The 2006 OLS paper Perfmon2: A flexible performance monitoring interface for Linux by Stéphane Eranian gives an overview of designing a generic interface for hardware monitoring for a diverse test of processors. Modern processors have all kinds of support to collect information about cpu cycles used, instruction pipelines, on-chip caches, etc.

Since the Performance Monitoring Unit (PMU) on different processor architectures are so different and support collecting very different sets of events designing a generic interface is pretty hard. But it looks like perfmon2 does present a nice, although somewhat complex, common interface to program the Performance Monitoring Configuration (PMC) registers and read the data collected in the Performance Monitoring Data (PMD) registers. And it provides a somewhat nicer way to program and collect data than having to go through the raw hardware. It provides things like generic 64-bit counters for events (and in gneeral makes sure that all data structures use fixed-size data types), even if the underlying hardware has smaller counters (doing emulation in software when the hardware counters overflow). And most importantly makes it available to user space in a secure manner, so one doesn’t need direct hardware access in privileged mode and prevents “data leaks” between untrusted processes.

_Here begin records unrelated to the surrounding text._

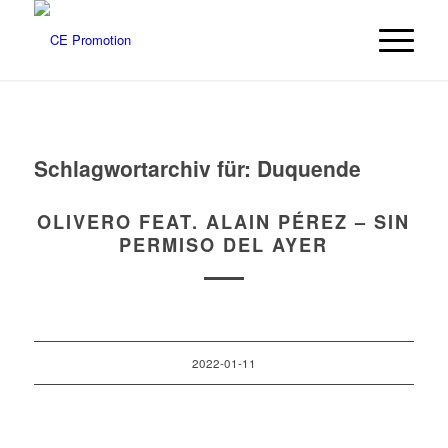
Schlagwortarchiv für:
Duquende
OLIVERO FEAT. ALAIN PÉREZ – SIN
PERMISO DEL AYER
2022-01-11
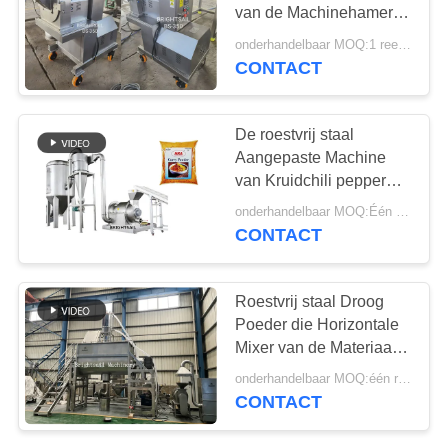
van de Machinehamer
voor Kruidspaanse
onderhandelbaar MOQ:1 reeks
peper maken
CONTACT
120
vullende
De roestvrij staal
Verpakkingsmachine
Aangepaste Machine
van Kruidchili pepper
cinnamon powder
onderhandelbaar MOQ:Één reeks
grinding
CONTACT
66
Roestvrij staal Droog
Drogere
Poeder die Horizontale
Mixer van de Materiaal
Ovenmachine
de Chemische Industrie
onderhandelbaar MOQ:één reeks
mengen
CONTACT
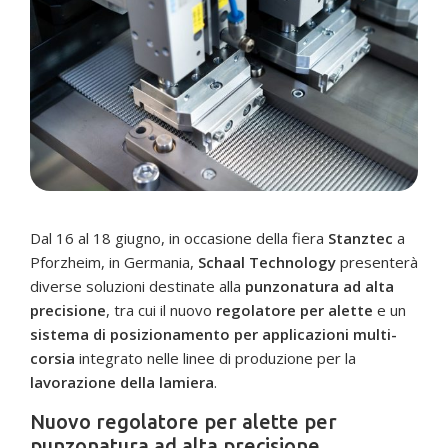
Dal 16 al 18 giugno, in occasione della fiera
Stanztec
a
Pforzheim, in Germania,
Schaal Technology
presenterà
diverse soluzioni destinate alla
punzonatura ad alta
precisione
, tra cui il nuovo
regolatore per alette
e un
sistema di posizionamento per applicazioni multi-
corsia
integrato nelle linee di produzione per la
lavorazione della lamiera
.
Nuovo regolatore per alette per
punzonatura ad alta precisione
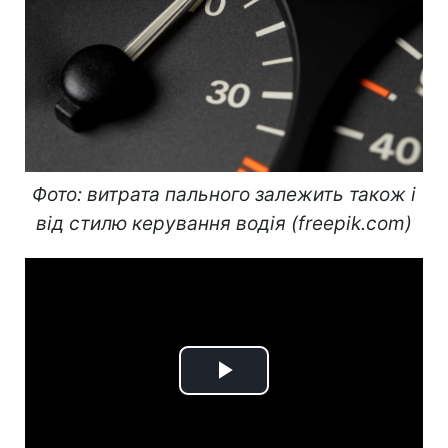
Фото: витрата пального залежить також і
від стилю керування водія (freepik.com)
Play
Video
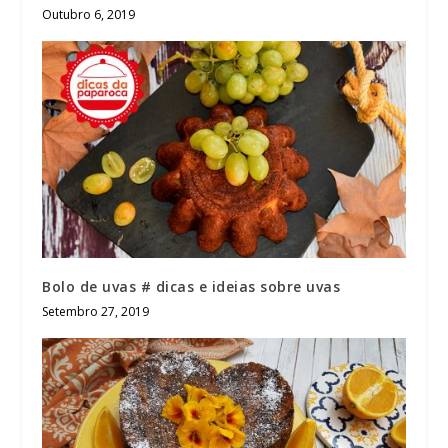
Outubro 6, 2019
Bolo de uvas # dicas e ideias sobre uvas
Setembro 27, 2019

The interface allows for both counting and profiling (sampling) events on a per-thread or per-cpu basis. But whole-process or whole-system profilling is left up to the user (through ptrace attaching a thread and tracking clone events, although exec events do automatically carry over monitoring contexts. Maybe a utrace based framework would make things simpler here, but currently it seems the perfmon2 and utrace patches don’t mix). The paper is somewhat vague on how and when one can use a mixed per-thread and per-cpu environment, which is somewhat unfortunate since it looks like if an admin is using per-cpu monitoring a self-monitoring process cannot simultaneously use the MPD counters. Self-monitoring is interesting since it means a dynamic runtime environment like hotspot that dynamically regenerates code can easily see “hot code paths”. One limitation seems to be that threads using this technique need to be tied to one processor since the monitoring context cannot migrate between CPUs.

The paper gives a good overview of the various techniques used to detect and access the various events supported by the CPU and expose the counters through new system calls, translation files in /sys/kernel from logical registers to actual register names and mapping in read only shared buffers between kernel and user space for self-monitoring threads. The event sets and multiplexing of events is interesting but very abstract. The paper doesn’t contain any code samples and one is assumed to know the kind of performance event counters modern CPUs support. Things become a little easier if one reads this paper while having access to a system with pfmon tool (and the perfmon2 kernel patch) installed or reading the pfmon manual to look at examples to make things a bit more concrete.